== Text under study ==

What PC for streaming ?

Oldnewbie

New Member
Hello,Glad to join this community.

I'm an old man who still has things to say. So video is a nice world for me!

I haven't found a particular place to post messages on the hardware. But if I'm wrong, please corrected myself.
I read general requirements for obs in the help I'm unhappy with hardware encoders and I want to assemble a PC only dedicated to streaming with OBS.

I want to assemble a pc with theses specs: Input in SDI 4Kp50 and stream in SRT or RIST. No need for a super display even without a screen. I plan to get a used decklink 8K. Two streams main and backup will be nice.

What configuration (motherboard, processor, graphics card...) would be sufficient?

Thanks for help
 

Lawrence_SoCal

Active Member
I'm unhappy with hardware encoders and I want to assemble a PC only dedicated to streaming with OBS.
Be careful when asking for technical help, as sometimes your comments have very specific technical meaning, which in this case I suspect you do NOT mean.

===

• [Required action 1]
Echo the listing word for word, starting at its first line and ending at the line containing "So yeah, this is a CSSP.".
The streaming PC thread and the listing have nothing to do with each other.

== Records provided ==

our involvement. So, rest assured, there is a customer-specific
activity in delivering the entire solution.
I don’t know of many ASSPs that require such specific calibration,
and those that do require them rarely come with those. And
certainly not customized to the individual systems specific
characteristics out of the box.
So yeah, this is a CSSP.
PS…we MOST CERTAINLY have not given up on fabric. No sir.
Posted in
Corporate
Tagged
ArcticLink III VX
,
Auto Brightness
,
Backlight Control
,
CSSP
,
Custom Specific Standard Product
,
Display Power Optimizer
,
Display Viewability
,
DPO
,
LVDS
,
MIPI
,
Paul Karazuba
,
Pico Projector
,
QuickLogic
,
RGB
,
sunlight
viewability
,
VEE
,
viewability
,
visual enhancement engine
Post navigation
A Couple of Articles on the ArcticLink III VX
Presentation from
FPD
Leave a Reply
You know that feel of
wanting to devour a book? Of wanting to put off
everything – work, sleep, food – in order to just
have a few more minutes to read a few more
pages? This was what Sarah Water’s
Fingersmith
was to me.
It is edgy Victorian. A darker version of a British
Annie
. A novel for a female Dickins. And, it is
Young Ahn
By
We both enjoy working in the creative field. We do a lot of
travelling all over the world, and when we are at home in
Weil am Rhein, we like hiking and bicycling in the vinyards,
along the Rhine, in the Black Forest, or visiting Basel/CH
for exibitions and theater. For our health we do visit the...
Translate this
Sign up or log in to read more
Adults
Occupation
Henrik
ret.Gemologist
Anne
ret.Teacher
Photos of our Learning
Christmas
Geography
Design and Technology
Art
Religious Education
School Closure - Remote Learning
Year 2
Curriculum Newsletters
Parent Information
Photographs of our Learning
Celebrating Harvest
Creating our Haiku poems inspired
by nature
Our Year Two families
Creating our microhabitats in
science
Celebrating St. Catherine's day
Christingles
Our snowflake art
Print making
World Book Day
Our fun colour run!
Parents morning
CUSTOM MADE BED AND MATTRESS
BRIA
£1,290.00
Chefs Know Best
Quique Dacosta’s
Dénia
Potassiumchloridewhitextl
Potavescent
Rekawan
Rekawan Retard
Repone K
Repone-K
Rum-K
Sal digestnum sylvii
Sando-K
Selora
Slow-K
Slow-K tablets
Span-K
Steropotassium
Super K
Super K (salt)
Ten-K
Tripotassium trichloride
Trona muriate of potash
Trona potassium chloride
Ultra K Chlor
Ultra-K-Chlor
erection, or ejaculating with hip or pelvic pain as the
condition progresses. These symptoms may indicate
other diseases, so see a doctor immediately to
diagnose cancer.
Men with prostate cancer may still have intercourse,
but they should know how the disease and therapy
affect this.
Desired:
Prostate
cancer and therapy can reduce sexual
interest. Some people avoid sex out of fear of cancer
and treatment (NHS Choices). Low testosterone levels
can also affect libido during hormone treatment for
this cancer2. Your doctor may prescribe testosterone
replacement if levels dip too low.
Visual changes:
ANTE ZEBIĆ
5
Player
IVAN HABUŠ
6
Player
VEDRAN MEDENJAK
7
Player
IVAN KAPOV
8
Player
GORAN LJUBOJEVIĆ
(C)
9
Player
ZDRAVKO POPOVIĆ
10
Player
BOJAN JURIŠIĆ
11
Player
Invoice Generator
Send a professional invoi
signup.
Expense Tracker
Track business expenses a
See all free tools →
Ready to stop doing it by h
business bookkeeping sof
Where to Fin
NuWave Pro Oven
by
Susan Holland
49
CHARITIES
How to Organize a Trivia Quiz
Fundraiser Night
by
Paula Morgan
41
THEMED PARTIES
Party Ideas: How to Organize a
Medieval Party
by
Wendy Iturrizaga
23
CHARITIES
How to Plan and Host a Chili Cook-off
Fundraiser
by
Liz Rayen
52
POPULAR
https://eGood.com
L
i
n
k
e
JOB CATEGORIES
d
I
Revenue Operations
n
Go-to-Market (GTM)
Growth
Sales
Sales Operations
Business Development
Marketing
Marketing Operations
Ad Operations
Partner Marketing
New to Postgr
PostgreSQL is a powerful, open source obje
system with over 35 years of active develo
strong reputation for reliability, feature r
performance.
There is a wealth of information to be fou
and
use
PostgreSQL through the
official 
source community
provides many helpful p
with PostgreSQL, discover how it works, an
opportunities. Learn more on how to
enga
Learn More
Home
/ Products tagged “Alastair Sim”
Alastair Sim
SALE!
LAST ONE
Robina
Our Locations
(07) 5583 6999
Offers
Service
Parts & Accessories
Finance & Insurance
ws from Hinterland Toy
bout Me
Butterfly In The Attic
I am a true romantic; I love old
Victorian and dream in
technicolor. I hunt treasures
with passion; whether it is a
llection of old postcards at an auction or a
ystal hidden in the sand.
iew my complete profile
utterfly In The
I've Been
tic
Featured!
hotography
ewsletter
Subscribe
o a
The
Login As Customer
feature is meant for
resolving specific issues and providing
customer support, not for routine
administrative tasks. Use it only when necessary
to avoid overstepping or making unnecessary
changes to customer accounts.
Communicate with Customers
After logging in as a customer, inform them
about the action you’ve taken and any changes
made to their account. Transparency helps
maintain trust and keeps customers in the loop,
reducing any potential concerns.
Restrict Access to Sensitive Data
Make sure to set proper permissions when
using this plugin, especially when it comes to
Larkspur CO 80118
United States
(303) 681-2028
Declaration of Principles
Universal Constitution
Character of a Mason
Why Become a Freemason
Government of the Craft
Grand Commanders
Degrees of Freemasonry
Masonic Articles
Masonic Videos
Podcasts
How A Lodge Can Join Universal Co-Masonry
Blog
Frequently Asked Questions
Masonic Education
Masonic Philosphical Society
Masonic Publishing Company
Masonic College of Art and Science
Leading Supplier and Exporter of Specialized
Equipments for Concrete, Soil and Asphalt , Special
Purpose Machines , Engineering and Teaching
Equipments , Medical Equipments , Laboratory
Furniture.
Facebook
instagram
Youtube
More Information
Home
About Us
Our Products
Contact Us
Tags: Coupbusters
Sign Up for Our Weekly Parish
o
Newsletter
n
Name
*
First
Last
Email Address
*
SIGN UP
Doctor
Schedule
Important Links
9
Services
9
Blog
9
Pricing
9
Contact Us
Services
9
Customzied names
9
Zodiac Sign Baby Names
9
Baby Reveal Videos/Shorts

===

• [Required action 2]
Reproduce the streaming PC thread exactly, starting at "Lawrence_SoCal" and ending at "do NOT mean.".

• [Written response 1]
our involvement. So, rest assured, there is a customer-specific
activity in delivering the entire solution.
I don’t know of many ASSPs that require such specific calibration,
and those that do require them rarely come with those. And
certainly not customized to the individual systems specific
characteristics out of the box.
So yeah, this is a CSSP.

• [Written response 2]
Lawrence_SoCal

Active Member
I'm unhappy with hardware encoders and I want to assemble a PC only dedicated to streaming with OBS.
Be careful when asking for technical help, as sometimes your comments have very specific technical meaning, which in this case I suspect you do NOT mean.